Marina Manda Lembranças
A terra de Fitsum é a Eritréia, a mesma onde nasci. Eu também saí de lá, mas não era a terra dos meus pais e não precisei juntar dinheiro. Deixamos nosso apartamento alugado, e nos transferimos para Trípoli, na Líbia. Não sei que meio de transporte usamos, meus pais nunca me falaram dessa viagem, viajar era uma coisa natural que na minha família não despertava muitos comentários. Teríamos ido de avião? Ou teríamos deixado Asmara de carro e descido o planalto, para embarcar no porto de Massawa ? Romanticamente gostaria de pensar que navegamos pelo Mar Vermelho, chegando ao Mediterrâneo através do Canal de Suez, mas parece improvável. Uma coisa é certa, não fomos cruzando o país até sua fronteira com o Sudão, nem atravessamos o deserto até alcançar o sul da Líbia, que também teria que ser varada para chegar ao mar.

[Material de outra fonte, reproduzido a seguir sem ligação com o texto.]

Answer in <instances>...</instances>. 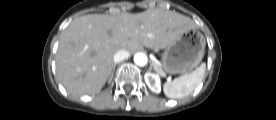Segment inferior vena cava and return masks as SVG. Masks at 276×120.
<instances>
[{"label":"inferior vena cava","mask_w":276,"mask_h":120,"mask_svg":"<svg viewBox=\"0 0 276 120\" xmlns=\"http://www.w3.org/2000/svg\"><path fill=\"white\" fill-rule=\"evenodd\" d=\"M129 56H130V53L127 50L122 49L115 53L113 60L115 63H119L127 59Z\"/></svg>","instance_id":"1"}]
</instances>
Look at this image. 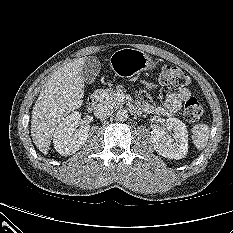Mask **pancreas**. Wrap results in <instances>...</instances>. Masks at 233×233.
<instances>
[{
    "label": "pancreas",
    "mask_w": 233,
    "mask_h": 233,
    "mask_svg": "<svg viewBox=\"0 0 233 233\" xmlns=\"http://www.w3.org/2000/svg\"><path fill=\"white\" fill-rule=\"evenodd\" d=\"M95 94L99 97L101 103L108 104L112 107L123 103V101L118 99L117 93L112 89H99Z\"/></svg>",
    "instance_id": "obj_1"
}]
</instances>
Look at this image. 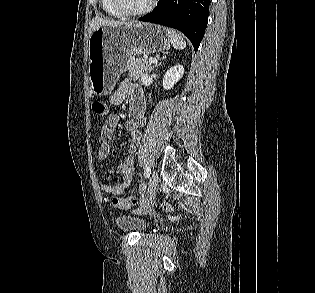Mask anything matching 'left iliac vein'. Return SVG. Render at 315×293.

Fitsum não teve escolha. Perseguido político num país onde vigora a ditadura, saiu por onde era possível. Atravessou a Eritréia, que é mais árida do que verde, e tentou cruzar a fronteira para o Sudão. Foi preso. Teve que fazer serviço militar. Tentou novamente, foi preso. Ficou seis meses na cadeia. Saiu. E tentou mais uma vez, agora pagando a um atravessador. Atravessou. Porém, sem outra alternativa, passou seis anos em um campo de refugiados. Não estava sendo perseguido, mas tampouco era a vida que desejava. Quando teve dinheiro, pagou a outro atravessador para cruzar o deserto com mais 30 pessoas. E finalmente chegou à Líbia.
A Líbia onde eu cheguei com meus pais e irmão é, na minha memória, uma casa branca com um poço e um cacto no jardim, um cachorro, um velocípede. Era mais do que isso, um projeto de colonização vibrante — só para nós colonizadores, é claro — uma cidade cosmopolita, antigas ruínas romanas, e campos onde cresceriam o trigo e a uva. Um futuro em construção, onde era bom estar.

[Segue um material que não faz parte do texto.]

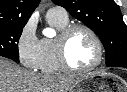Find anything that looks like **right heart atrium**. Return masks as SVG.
I'll list each match as a JSON object with an SVG mask.
<instances>
[{"mask_svg": "<svg viewBox=\"0 0 127 92\" xmlns=\"http://www.w3.org/2000/svg\"><path fill=\"white\" fill-rule=\"evenodd\" d=\"M16 51L19 62L24 68L31 70L38 68L41 57L40 40L31 22L21 29L16 40Z\"/></svg>", "mask_w": 127, "mask_h": 92, "instance_id": "right-heart-atrium-1", "label": "right heart atrium"}]
</instances>
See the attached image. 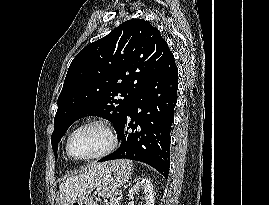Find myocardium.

Esse futuro há muito havia sido desconstruído quando Fitsum chegou, e nenhum outro havia sido posto em seu lugar. Então ele trabalhou durante um ano como pintor de paredes, e novamente juntou dinheiro e pagou — as taxas dos atravessadores iam ficando cada vez mais caras — para ser levado até a Itália. Viajou acocorado no porão de um barco movido por motor de caminhão, com mais 250 pessoas. Os que morriam eram jogados ao mar, os que sobraram foram resgatados pela Guarda Marinha italiana.
Quando saímos da Líbia, porque a Itália havia entrado na Segunda Guerra, fomos de avião, um hidroavião pequeno que lembro pousado na água e não recordo em vôo. Tínhamos pela frente duros anos de conflito.

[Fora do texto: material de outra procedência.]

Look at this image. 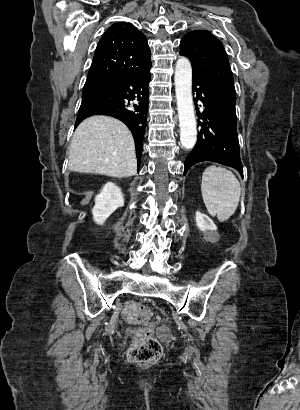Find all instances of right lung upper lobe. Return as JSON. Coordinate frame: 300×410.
I'll return each instance as SVG.
<instances>
[{"label":"right lung upper lobe","instance_id":"right-lung-upper-lobe-1","mask_svg":"<svg viewBox=\"0 0 300 410\" xmlns=\"http://www.w3.org/2000/svg\"><path fill=\"white\" fill-rule=\"evenodd\" d=\"M151 52L145 35L131 23L113 24L100 39L86 82L106 84L127 73L151 67ZM140 148H136L139 154Z\"/></svg>","mask_w":300,"mask_h":410}]
</instances>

Fitsum, que levou oito anos para chegar à Europa, também vai travar a sua guerra. Mandado inicialmente para um centro de refugiados, escolheu a França como destino. Vive agora debaixo de um viaduto no Norte de Paris, em um acampamento de tendas, com centenas de outros emigrantes. Não fala francês, não tem trabalho, não tem dinheiro, seu único documento é o número de registro que recebeu na Itália.
Eu desejei rever a terra em que nasci, não foi possível. Enquanto ditadura e pobreza continuarem por lá, Fitzum nem pensa em rever a sua.